Most of us can learn more from our mistakes than from our successes. With every success, we are tempted to continue doing the same thing because it seems to work and is comfortably familiar. But, after making a mistake, we can be motivated to try a different approach, one which may result in better success.
Admittedly, it does require some courage to ask: "How can I improve?" What would happen if we asked our spouse or children: "How can I be a better partner or parent?" You might risk being taken advantage of: "Dad, you could let me drive the car to school every day." You might risk sarcasm: "Dear, how could someone as perfect a husband as you are possibly need to improve?" Most importantly, it helps if you can muster up a thick skin…You do risk hearing a painful truth, but that honesty, if well-intended, could make a good relationship even better.
The same openness to helpful criticism can apply to work situations, either as boss or employee. Too many trainees, those on internships, apprenticeships or practicums focus on demonstrating their mastery of a task rather than on their eagerness to learn do it better.
As a newspaper editor, I once had the bright idea of conducting occasional meetings with reportorial staff to review and discuss the handling of specific stories in a selected day’s edition, i.e. was an item balanced in structure and content, was it positioned to best advantage, could it be improved in any way?
I have never forgotten one local news story in particular that had been written by a reporter who had a tendency toward awkward phraseology at times and in editing his copy I condensed several paragraphs so as to improve the flow of the story.
One eagle-eyed reporter at a meeting questioned the explanation of a fact in the portion of the story that I had rewritten, prompting the author to quickly reply “I didn’t write it that way…It was edited!”
“Oh,” the other chimed in…”I didn’t think that you would ever express it that poorly.”
I cannot recall ever again holding one of those types of meetings with my staff. But I did indeed learn something.
Years ago, when he taught college students, a friend recalls developing a simple end-of-semester evaluation questionnaire. He elicited their thoughts on the course and also on himself as a teacher.
These days many professors use more sophisticated tools to measure these same factors. A problem they sometimes encounter is that a successful course might be defined by the popularity of the instructor, rather than the effectiveness of his or her teaching methodology. The professor who is flexible with due dates, tells great jokes and marks essays gently can be evaluated higher than a more brilliant counterpart who is hard nosed with assignments and strict with grades. Asking for honest criticism works best when the one providing feedback does so objectively, without some axe to grind or favours to seek.

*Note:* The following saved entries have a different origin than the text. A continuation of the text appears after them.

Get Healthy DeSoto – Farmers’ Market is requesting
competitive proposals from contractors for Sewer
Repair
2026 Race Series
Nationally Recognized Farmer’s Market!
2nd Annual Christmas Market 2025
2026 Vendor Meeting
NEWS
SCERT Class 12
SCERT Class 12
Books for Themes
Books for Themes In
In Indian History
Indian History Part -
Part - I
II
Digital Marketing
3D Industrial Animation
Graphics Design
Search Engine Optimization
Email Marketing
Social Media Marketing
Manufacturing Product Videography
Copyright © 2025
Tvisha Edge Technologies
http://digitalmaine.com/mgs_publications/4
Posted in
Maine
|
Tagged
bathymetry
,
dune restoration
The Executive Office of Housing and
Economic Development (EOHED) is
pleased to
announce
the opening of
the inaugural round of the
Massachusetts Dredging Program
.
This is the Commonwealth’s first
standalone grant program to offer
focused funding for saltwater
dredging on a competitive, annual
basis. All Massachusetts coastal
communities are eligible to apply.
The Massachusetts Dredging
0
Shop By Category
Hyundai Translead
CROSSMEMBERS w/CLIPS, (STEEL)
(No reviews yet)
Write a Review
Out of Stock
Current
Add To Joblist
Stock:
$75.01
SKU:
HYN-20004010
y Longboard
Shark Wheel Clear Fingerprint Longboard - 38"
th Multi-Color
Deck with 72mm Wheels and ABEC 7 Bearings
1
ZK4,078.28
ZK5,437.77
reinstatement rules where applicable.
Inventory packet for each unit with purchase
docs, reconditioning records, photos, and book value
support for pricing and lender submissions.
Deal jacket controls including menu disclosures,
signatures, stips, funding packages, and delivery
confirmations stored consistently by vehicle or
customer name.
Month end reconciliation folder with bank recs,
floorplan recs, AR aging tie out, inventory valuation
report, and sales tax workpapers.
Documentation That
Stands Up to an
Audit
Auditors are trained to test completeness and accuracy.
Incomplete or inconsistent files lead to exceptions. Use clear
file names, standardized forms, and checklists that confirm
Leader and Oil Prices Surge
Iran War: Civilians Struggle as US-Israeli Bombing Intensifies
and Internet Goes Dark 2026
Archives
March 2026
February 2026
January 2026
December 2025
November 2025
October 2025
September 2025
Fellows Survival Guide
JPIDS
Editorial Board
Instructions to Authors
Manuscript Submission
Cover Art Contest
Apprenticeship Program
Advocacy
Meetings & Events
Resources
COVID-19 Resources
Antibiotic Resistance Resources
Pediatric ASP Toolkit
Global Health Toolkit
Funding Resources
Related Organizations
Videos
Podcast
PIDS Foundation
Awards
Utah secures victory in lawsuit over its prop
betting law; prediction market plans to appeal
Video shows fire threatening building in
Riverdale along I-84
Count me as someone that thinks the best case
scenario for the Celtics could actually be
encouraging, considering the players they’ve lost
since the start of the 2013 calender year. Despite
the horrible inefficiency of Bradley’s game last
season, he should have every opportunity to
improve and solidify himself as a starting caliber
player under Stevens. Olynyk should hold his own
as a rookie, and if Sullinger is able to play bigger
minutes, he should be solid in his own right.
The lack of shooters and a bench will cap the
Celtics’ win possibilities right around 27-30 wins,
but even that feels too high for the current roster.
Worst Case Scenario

How do we receive honest feedback? Ideally, it can be accepted without being defensive, threatened or angry. An ancient Biblical proverb sums it up nicely:
“Faithful are the wounds of a friend;
But the kisses of an enemy are deceitful.”
Just some food for thought in the weeks ahead as we tackle annual Spring “tidying up” projects around our homes – and maybe even on ourselves if we are broadminded enough to listen to an honest assessment delivered with love(?).